*Your objective*
Show each line of the listing below that contains the string "PUNE", with letter case counting toward a match.

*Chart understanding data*

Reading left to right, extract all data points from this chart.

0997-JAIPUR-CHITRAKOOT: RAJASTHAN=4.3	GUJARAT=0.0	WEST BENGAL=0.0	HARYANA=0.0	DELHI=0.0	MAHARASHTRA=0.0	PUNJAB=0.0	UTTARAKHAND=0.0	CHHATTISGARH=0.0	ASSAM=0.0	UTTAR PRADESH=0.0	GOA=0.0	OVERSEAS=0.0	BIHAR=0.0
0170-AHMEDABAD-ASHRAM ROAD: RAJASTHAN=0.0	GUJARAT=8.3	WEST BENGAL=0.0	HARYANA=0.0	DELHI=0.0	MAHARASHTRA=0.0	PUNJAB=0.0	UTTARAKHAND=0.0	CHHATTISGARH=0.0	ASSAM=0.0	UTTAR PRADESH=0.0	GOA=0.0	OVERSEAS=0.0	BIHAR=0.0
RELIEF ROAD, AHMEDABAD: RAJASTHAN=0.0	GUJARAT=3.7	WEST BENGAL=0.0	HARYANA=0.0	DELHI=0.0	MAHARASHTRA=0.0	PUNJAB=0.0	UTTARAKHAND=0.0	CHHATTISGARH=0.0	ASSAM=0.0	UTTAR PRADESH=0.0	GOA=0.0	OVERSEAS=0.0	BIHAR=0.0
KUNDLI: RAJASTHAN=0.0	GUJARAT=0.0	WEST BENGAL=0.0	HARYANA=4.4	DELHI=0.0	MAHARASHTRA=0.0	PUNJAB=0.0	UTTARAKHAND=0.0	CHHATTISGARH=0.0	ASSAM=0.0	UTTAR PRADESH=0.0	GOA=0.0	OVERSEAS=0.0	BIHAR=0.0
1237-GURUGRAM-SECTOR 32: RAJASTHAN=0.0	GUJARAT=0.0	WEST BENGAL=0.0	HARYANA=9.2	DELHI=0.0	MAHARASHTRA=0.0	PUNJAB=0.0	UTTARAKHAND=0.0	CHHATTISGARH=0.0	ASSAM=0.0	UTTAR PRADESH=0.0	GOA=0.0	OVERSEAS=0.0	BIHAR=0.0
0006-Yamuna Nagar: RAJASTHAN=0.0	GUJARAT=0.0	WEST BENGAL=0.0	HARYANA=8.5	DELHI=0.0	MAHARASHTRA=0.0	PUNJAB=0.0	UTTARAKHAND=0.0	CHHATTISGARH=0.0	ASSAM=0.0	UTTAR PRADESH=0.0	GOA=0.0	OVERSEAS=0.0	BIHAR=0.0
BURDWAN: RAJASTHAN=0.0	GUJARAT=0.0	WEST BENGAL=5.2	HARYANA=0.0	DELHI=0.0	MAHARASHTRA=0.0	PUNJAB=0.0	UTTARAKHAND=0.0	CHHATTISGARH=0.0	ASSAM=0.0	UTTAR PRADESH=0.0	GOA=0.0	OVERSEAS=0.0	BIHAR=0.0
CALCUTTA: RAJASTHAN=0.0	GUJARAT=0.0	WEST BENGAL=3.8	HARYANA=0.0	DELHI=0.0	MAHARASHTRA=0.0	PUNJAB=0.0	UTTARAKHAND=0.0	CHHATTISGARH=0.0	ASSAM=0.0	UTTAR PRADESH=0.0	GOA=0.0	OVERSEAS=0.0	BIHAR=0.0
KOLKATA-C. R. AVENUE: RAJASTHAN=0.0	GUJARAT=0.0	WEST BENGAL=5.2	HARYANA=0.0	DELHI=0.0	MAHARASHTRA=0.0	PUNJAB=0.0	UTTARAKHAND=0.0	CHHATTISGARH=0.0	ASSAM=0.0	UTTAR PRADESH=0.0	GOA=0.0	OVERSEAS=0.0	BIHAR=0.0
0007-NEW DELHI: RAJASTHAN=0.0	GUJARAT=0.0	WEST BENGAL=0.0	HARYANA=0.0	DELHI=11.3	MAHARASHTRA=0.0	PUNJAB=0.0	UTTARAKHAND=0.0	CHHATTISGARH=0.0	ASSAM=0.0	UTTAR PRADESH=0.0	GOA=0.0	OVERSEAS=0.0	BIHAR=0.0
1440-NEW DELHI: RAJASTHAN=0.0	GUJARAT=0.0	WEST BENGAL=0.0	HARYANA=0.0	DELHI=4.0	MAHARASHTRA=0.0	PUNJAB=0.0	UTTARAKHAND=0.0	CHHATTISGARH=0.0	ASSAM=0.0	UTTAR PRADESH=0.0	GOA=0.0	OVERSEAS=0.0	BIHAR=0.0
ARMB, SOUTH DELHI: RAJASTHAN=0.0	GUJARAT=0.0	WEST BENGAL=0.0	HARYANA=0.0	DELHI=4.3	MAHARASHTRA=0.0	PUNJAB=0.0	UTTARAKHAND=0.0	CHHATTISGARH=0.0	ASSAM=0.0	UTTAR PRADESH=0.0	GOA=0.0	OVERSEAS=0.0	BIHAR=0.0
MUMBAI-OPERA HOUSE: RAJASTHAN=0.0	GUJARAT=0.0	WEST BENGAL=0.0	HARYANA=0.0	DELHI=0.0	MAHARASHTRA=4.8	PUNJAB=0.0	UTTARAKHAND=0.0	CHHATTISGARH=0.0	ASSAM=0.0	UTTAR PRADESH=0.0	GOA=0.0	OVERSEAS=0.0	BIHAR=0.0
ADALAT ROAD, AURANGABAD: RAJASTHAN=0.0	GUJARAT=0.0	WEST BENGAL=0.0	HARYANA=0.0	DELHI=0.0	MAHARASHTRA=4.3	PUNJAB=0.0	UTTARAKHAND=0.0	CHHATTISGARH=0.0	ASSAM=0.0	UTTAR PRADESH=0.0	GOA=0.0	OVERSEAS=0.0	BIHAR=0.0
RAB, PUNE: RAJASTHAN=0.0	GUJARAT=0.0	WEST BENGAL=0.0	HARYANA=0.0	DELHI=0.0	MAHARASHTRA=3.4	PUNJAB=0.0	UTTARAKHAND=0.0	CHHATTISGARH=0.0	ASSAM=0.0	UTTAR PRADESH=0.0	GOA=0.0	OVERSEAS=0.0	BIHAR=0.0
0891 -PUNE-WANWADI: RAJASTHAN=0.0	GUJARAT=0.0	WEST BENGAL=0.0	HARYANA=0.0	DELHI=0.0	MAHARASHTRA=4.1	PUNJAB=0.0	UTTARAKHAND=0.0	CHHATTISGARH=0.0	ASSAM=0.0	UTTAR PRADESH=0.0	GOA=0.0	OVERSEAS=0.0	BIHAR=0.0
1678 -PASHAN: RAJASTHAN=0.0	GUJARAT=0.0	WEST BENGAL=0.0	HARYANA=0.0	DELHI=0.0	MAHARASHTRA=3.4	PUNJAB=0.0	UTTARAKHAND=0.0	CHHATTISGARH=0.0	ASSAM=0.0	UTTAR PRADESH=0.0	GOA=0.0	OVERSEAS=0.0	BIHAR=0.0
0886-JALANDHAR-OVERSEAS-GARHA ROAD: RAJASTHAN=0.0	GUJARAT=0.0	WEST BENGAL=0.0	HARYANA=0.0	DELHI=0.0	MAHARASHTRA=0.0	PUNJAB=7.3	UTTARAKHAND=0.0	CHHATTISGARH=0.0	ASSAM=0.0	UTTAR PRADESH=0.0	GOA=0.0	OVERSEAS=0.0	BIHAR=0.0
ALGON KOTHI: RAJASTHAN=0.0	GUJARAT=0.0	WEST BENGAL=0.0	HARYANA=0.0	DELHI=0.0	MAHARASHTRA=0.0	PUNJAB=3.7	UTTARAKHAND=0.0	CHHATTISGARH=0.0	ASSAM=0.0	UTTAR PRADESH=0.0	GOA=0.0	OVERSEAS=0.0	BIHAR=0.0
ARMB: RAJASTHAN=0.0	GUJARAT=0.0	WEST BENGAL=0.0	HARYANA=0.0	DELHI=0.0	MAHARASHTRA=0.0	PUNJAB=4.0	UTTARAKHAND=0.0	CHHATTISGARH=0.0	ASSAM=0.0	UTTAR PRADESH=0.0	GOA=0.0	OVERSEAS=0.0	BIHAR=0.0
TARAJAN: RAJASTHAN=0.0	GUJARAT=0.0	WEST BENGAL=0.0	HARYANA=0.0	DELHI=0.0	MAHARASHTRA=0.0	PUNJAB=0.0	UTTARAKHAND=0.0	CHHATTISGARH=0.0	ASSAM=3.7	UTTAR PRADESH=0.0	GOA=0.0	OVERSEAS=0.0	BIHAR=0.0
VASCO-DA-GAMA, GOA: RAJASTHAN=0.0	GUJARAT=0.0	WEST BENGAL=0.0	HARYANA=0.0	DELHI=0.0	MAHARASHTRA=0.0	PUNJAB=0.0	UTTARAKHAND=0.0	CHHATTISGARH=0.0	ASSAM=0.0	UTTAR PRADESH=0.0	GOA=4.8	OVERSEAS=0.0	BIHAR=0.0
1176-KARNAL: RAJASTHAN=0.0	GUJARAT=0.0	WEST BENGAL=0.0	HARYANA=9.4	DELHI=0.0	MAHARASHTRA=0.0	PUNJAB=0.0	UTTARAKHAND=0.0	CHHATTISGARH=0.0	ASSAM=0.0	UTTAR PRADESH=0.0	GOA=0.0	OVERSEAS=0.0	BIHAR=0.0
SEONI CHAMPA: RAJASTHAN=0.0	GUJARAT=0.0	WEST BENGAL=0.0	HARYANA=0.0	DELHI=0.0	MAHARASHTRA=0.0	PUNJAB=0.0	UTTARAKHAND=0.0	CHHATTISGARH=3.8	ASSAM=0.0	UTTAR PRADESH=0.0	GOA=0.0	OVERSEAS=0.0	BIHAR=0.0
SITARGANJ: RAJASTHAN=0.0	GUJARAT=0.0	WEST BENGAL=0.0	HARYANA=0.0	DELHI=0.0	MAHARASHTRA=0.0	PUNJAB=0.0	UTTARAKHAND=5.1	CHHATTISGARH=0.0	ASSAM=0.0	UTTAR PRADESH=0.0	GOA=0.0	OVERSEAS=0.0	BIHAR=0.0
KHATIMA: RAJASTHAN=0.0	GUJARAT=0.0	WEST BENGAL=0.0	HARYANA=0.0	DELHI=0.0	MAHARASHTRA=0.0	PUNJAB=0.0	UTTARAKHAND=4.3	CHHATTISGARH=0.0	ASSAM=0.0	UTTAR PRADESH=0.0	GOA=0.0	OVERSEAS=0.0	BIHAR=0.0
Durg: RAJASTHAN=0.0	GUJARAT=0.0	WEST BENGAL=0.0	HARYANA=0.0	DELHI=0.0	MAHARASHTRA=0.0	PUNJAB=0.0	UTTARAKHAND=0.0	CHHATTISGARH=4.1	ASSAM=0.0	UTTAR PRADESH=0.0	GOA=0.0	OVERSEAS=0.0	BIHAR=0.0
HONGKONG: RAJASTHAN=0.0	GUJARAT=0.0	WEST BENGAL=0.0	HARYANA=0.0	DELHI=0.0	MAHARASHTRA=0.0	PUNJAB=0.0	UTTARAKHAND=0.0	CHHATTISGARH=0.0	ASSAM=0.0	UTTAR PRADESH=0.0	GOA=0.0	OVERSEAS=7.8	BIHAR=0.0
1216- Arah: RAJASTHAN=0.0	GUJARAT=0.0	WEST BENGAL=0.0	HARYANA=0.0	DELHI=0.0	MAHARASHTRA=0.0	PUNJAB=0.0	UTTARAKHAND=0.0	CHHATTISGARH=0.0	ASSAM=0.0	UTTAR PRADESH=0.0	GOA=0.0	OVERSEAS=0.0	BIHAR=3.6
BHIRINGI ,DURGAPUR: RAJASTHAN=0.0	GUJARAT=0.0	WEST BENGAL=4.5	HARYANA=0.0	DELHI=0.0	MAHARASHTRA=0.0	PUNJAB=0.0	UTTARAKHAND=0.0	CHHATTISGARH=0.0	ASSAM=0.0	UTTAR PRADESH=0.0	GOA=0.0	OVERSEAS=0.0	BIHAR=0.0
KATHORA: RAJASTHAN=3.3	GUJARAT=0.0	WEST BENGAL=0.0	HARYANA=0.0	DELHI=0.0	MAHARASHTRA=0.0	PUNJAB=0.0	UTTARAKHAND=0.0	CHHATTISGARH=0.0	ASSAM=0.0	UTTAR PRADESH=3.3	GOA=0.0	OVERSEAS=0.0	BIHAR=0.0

*Answer area*
RAB, PUNE: RAJASTHAN=0.0	GUJARAT=0.0	WEST BENGAL=0.0	HARYANA=0.0	DELHI=0.0	MAHARASHTRA=3.4	PUNJAB=0.0	UTTARAKHAND=0.0	CHHATTISGARH=0.0	ASSAM=0.0	UTTAR PRADESH=0.0	GOA=0.0	OVERSEAS=0.0	BIHAR=0.0
0891 -PUNE-WANWADI: RAJASTHAN=0.0	GUJARAT=0.0	WEST BENGAL=0.0	HARYANA=0.0	DELHI=0.0	MAHARASHTRA=4.1	PUNJAB=0.0	UTTARAKHAND=0.0	CHHATTISGARH=0.0	ASSAM=0.0	UTTAR PRADESH=0.0	GOA=0.0	OVERSEAS=0.0	BIHAR=0.0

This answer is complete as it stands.